To internalize the vegan ideal, one has to come to terms with our speciesist treatment of other animals. In order to move forward, we can no longer treat certain feeling, breathing, sentient beings as if they exist solely to feed and clothe us.
Once we make this decision, the question remains of what to do with the animal-based items that are already in our lives, with the following options usually considered:
1. Use them until they wear out
2. Sell them
3. Give them away
4. Throw them away
5. Give them a decent burial
For many of us, the final decision we make is to actually lay them to rest, by burying them. Here’s why:
Using them until they wear out
To begin with, continuing to use non-vegan items can never be a viable option to those who see other animals not as resources but as individuals.

While this thought may seem ludicrous to some, only 75 years ago there were lampshades, paperweights, soap, seat covers, and other items made from the bodies of holocaust victims. Could any one of us imagine owning one of these items now, and continuing to use it in order to not “waste” it?
To those who believe that it’s wrong to use other animals for our own means, regardless of whether those beings are already dead, it is impossible to justify the use of animal based items because we “already bought them.” We cannot use the fat carved from their flesh to wash our own skin or the feathers plucked from their bodies to cushion our heads as we fall asleep at night.
The idea of laying body parts to rest can only appear wasteful when we think of those bodies as resources for use or consumption, and to keep any of these items in our lives requires us to perpetuate our own denial of what they truly were – part of another animal’s dead body.
Selling or giving them away
Many people make these choices with the mindset that they might be preventing someone from buying another animal-based item by providing them with a secondhand option. Some people also assuage their inner conflict by selling the items and giving the money to charity.
It feels wrong, however, to sell something that isn’t ours to take in the first place, even if we do give the money to charity. Would we sell a rescued rabbit’s pelt for a coat, even if he had died of natural causes? What about the skin of our recently deceased horse, to save someone buying shoes made from cows…? If these thoughts make us feel sick, selling another animal’s body parts should as well.
To give away these pieces of our nonvegan past seems to say:
It is not okay for me to wear these badges of our speciesist society, because I believe it is morally and ethically wrong for me to do so.
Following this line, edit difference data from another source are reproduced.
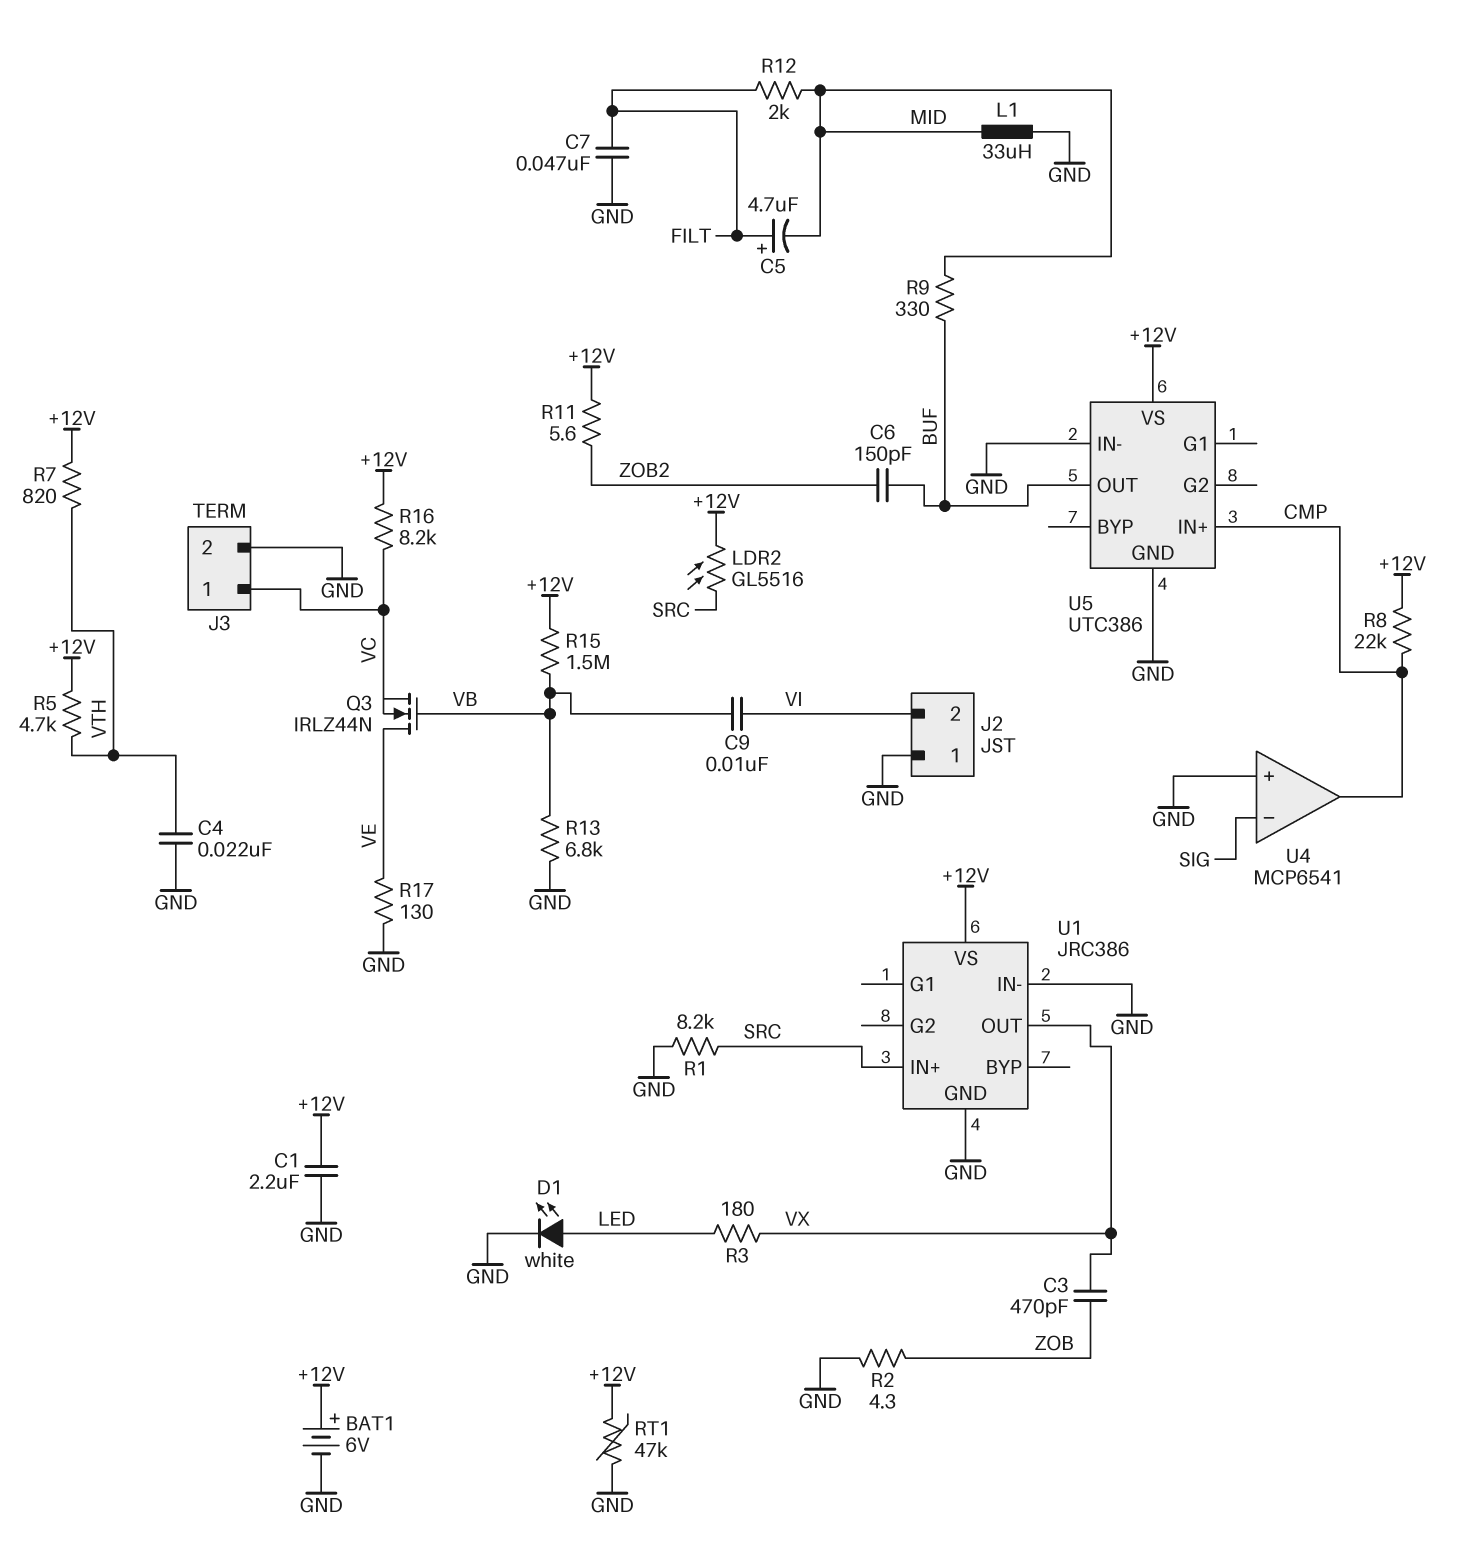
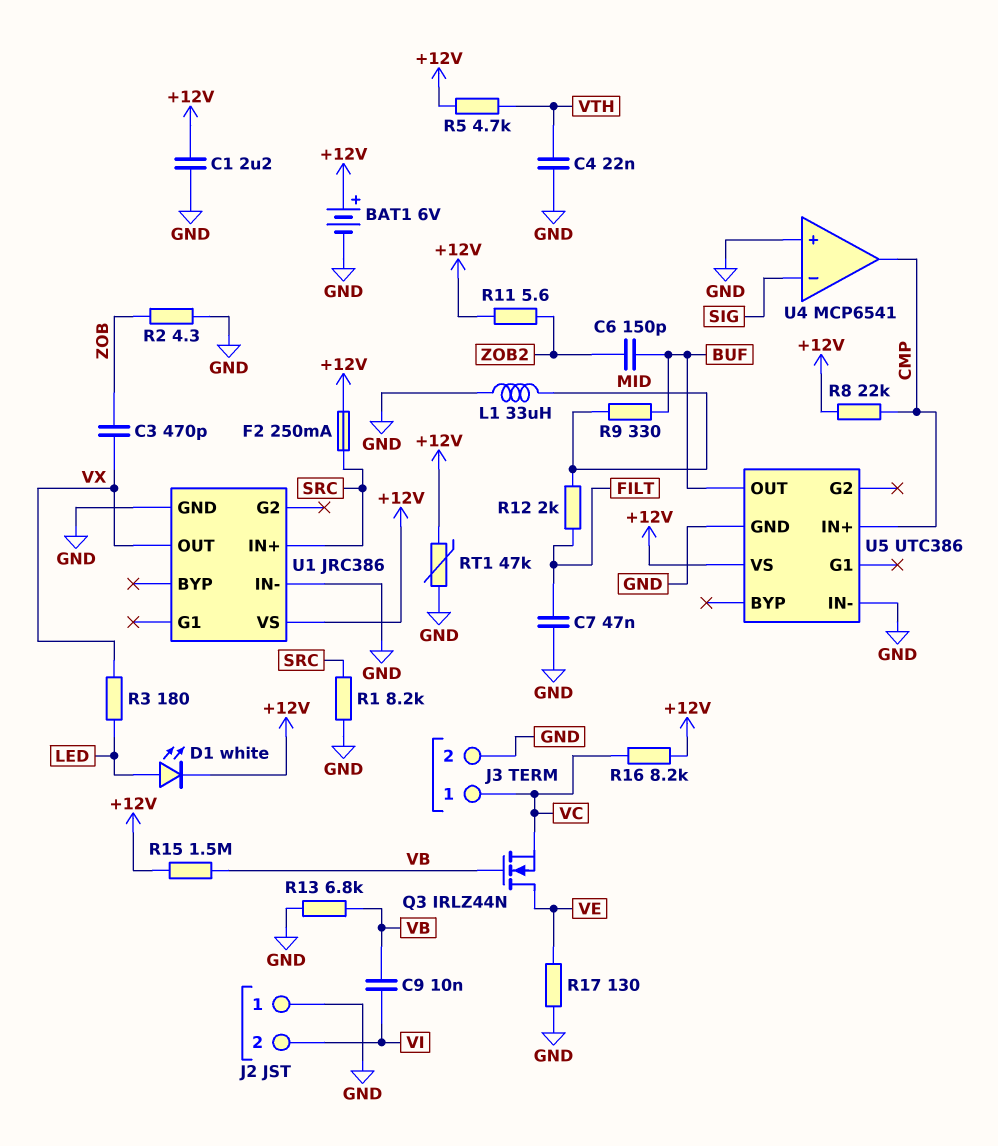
C5: 4.7uF (plus FILT, minus MID) -> none
D1: LED white (A LED, K GND) -> LED white (A LED, K +12V)
F2: none -> 250mA (+12V, SRC)
LDR2: GL5516 (+12V, SRC) -> none
R7: 820 (+12V, VTH) -> none

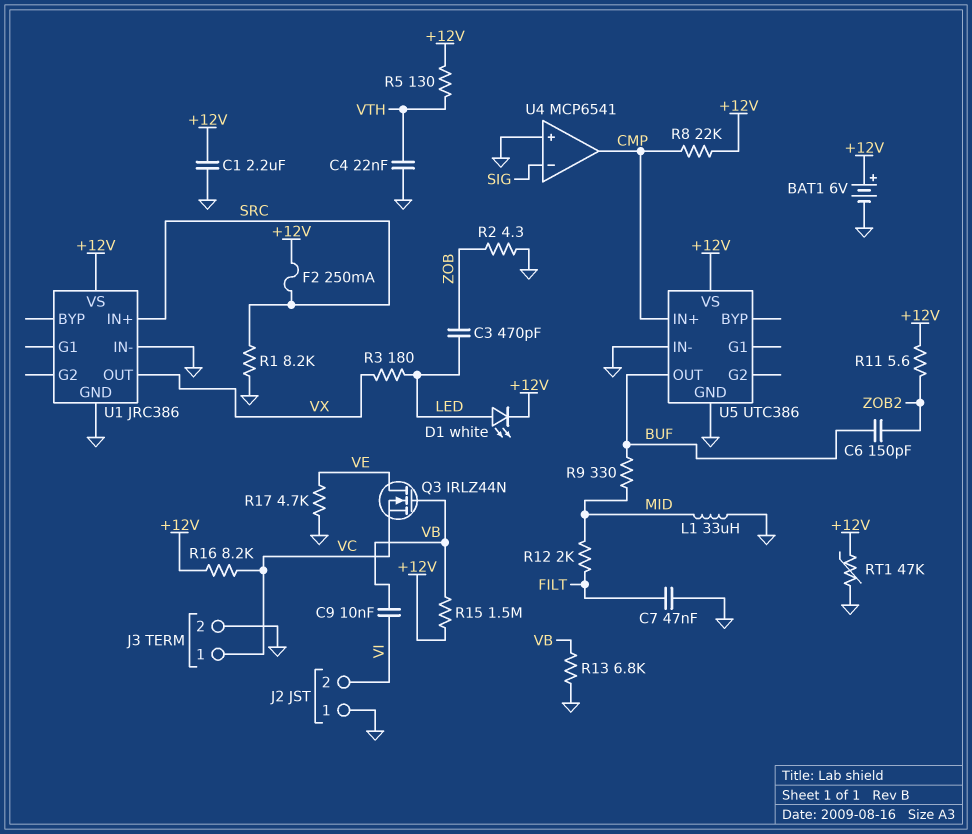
C3: 470pF (VX, ZOB) -> 470pF (LED, ZOB)
R5: 4.7k (+12V, VTH) -> 130 (+12V, VTH)
R17: 130 (GND, VE) -> 4.7k (GND, VE)

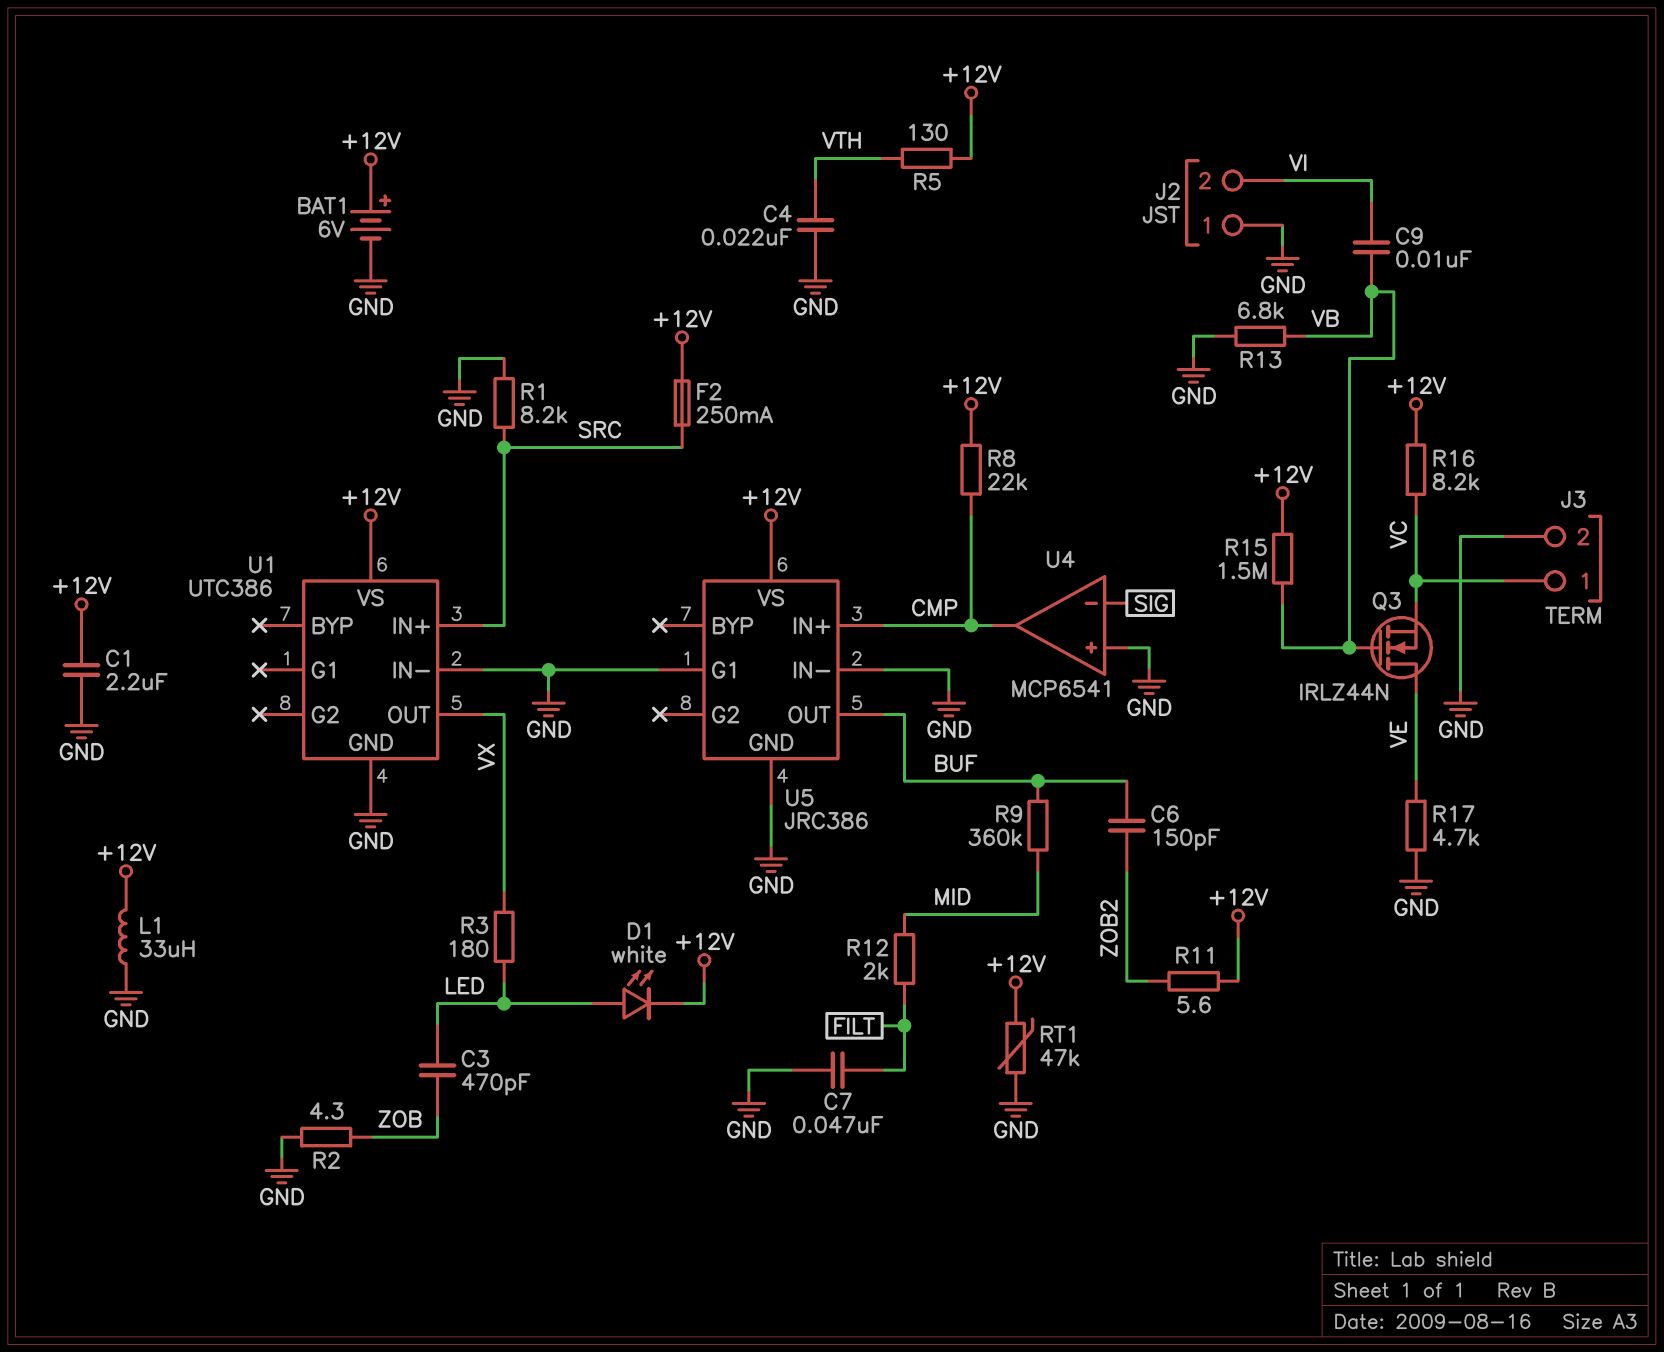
L1: 33uH (GND, MID) -> 33uH (+12V, GND)
R9: 330 (BUF, MID) -> 360k (BUF, MID)
U1: JRC386 -> UTC386
U5: UTC386 -> JRC386
U5 pin G1: none -> GND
But it is okay for you to wear these items, marked by death and cruelty though they may be.
To do anything other than bury them is to continue to act as if they are just items of clothing or “comfort” rather than parts of a dead body.
When we recognize that we are not burying a pair of shoes, but the skin off someone’s back, laying them to rest can help us lay our own past to rest, by finally giving some restitution to the individuals from whom those items were taken.
If we truly want to create a vegan world, free from cruelty and injustice, we cannot let our guilt or attachment to the past keep us from living this truth fully.
Let us commit to burying our entire non-vegan past in recognition that it is not right for us to own, sell or give away another animal’s body parts, as they were never ours to use in the first place.